BEGIN

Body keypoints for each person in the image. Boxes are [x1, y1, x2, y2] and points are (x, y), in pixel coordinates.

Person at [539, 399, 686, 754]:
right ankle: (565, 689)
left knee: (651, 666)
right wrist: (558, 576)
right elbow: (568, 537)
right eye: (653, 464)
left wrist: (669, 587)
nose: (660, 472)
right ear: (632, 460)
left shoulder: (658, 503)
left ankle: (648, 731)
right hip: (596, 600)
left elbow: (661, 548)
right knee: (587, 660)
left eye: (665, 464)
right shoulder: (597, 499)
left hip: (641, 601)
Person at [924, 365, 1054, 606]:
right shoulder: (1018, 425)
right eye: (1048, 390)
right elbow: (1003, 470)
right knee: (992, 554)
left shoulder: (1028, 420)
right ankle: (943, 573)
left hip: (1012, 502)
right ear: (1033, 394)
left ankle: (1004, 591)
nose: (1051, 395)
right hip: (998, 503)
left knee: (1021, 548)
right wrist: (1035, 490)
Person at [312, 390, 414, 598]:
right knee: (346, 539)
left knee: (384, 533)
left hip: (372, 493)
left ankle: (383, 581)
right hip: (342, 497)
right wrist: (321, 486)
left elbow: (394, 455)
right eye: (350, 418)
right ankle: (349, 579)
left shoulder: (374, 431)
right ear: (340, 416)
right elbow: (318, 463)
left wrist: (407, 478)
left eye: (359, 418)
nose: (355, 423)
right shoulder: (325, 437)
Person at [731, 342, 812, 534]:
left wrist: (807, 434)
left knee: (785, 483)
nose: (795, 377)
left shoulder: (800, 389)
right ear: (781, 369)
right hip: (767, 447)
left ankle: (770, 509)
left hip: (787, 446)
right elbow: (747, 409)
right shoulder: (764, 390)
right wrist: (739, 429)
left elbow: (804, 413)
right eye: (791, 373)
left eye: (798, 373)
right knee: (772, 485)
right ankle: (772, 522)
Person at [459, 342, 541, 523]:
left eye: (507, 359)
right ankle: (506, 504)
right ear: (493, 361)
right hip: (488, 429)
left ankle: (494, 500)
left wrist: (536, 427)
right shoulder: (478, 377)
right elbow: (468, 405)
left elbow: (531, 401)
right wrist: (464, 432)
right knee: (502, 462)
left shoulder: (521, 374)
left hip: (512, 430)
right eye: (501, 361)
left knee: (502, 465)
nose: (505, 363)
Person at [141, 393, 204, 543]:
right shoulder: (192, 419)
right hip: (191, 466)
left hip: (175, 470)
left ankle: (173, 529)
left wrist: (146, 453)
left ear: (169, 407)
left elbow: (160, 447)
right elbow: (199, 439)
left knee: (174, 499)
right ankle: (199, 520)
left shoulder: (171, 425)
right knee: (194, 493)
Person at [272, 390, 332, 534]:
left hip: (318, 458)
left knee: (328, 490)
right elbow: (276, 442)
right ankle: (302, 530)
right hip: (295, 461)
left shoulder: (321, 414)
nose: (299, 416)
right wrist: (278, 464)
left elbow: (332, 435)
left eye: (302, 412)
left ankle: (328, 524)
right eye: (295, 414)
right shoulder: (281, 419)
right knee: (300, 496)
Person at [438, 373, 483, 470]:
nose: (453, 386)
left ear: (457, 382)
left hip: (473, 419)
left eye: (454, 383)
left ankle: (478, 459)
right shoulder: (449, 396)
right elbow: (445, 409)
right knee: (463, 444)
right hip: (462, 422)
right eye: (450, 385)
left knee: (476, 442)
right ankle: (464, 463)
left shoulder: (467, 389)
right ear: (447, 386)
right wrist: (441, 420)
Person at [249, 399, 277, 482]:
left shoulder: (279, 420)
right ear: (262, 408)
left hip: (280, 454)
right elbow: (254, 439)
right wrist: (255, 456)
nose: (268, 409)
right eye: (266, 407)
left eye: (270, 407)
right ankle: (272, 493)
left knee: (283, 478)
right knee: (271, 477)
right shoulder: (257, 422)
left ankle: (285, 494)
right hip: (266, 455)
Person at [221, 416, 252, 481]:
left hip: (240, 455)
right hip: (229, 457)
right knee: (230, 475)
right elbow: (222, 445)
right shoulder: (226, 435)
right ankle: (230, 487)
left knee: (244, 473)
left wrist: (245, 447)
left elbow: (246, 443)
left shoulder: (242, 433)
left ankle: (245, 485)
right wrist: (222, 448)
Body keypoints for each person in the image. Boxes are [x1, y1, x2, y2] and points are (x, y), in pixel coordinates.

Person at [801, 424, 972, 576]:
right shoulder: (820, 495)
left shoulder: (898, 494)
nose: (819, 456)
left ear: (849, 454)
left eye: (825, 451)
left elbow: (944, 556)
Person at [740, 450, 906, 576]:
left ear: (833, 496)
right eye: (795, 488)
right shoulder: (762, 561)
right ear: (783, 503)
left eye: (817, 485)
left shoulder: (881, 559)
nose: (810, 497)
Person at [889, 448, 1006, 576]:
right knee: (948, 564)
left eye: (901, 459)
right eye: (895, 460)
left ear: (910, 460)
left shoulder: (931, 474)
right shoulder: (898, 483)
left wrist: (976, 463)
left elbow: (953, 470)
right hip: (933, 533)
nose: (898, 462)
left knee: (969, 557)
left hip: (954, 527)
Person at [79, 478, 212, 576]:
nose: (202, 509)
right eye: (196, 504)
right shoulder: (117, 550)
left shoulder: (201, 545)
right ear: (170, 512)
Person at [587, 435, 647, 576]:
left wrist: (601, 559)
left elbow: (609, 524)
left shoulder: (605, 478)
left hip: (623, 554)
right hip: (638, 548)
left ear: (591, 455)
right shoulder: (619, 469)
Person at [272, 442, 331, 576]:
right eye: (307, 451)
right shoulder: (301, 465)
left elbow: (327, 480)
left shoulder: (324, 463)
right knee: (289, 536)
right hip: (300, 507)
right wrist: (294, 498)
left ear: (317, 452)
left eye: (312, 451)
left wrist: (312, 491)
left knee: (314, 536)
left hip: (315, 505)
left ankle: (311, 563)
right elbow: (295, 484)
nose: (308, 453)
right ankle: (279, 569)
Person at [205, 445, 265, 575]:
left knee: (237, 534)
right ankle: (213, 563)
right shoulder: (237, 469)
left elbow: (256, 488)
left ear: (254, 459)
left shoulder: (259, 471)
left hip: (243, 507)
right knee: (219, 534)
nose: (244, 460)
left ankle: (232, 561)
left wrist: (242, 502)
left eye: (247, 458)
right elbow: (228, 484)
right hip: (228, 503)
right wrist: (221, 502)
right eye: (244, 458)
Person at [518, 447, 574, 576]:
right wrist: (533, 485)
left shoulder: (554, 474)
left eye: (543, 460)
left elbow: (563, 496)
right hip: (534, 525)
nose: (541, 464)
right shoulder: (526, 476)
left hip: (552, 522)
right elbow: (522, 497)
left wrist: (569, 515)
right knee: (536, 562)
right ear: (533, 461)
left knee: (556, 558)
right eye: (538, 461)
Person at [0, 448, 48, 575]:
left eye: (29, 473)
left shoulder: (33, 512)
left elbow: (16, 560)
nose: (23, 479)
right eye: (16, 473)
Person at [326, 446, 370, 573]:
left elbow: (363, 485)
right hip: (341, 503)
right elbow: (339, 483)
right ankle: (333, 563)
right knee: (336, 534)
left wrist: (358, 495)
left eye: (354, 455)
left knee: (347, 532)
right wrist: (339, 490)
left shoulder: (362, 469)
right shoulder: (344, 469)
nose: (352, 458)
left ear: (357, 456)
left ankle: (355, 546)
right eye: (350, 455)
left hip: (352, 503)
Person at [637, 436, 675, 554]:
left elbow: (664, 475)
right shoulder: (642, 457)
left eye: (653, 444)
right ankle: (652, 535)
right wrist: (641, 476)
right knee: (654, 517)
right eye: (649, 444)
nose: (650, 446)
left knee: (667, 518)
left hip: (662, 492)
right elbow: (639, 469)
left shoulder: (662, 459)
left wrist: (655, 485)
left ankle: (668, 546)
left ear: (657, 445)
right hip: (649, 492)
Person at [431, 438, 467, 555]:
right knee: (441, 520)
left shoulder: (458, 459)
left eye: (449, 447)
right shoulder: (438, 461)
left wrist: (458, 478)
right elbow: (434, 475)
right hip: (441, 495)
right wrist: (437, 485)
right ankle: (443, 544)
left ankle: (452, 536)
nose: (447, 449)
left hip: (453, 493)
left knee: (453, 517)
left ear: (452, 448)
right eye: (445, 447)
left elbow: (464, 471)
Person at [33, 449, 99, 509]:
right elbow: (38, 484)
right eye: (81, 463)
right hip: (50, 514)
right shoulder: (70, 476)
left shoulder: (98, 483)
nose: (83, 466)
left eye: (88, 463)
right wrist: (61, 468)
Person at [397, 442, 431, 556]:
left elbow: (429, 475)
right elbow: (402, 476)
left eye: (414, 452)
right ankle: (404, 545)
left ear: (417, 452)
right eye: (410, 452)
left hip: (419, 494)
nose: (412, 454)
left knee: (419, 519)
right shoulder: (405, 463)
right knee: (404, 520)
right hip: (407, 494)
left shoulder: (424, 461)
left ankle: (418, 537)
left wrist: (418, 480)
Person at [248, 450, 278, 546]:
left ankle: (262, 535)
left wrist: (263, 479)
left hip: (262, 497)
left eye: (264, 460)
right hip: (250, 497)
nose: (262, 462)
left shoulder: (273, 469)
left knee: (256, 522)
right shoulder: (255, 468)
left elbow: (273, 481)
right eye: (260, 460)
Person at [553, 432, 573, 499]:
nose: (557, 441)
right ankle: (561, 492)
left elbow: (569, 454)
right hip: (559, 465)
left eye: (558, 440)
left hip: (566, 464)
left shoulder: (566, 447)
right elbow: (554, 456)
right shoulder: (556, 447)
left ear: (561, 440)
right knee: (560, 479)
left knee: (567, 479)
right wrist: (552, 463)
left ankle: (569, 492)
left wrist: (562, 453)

END

YOUR ASSIGNMENT: Return exactly, and only, the lines from the start of the listing through the line with "nose: (1051, 395)".

EXERCISE SOLUTION:
Body keypoints for each person in the image. Boxes are [x1, y1, x2, y2] and points are (x, y), in pixel coordinates.

Person at [539, 399, 686, 754]:
right ankle: (565, 689)
left knee: (651, 666)
right wrist: (558, 576)
right elbow: (568, 537)
right eye: (653, 464)
left wrist: (669, 587)
nose: (660, 472)
right ear: (632, 460)
left shoulder: (658, 503)
left ankle: (648, 731)
right hip: (596, 600)
left elbow: (661, 548)
right knee: (587, 660)
left eye: (665, 464)
right shoulder: (597, 499)
left hip: (641, 601)
Person at [924, 365, 1054, 606]:
right shoulder: (1018, 425)
right eye: (1048, 390)
right elbow: (1003, 470)
right knee: (992, 554)
left shoulder: (1028, 420)
right ankle: (943, 573)
left hip: (1012, 502)
right ear: (1033, 394)
left ankle: (1004, 591)
nose: (1051, 395)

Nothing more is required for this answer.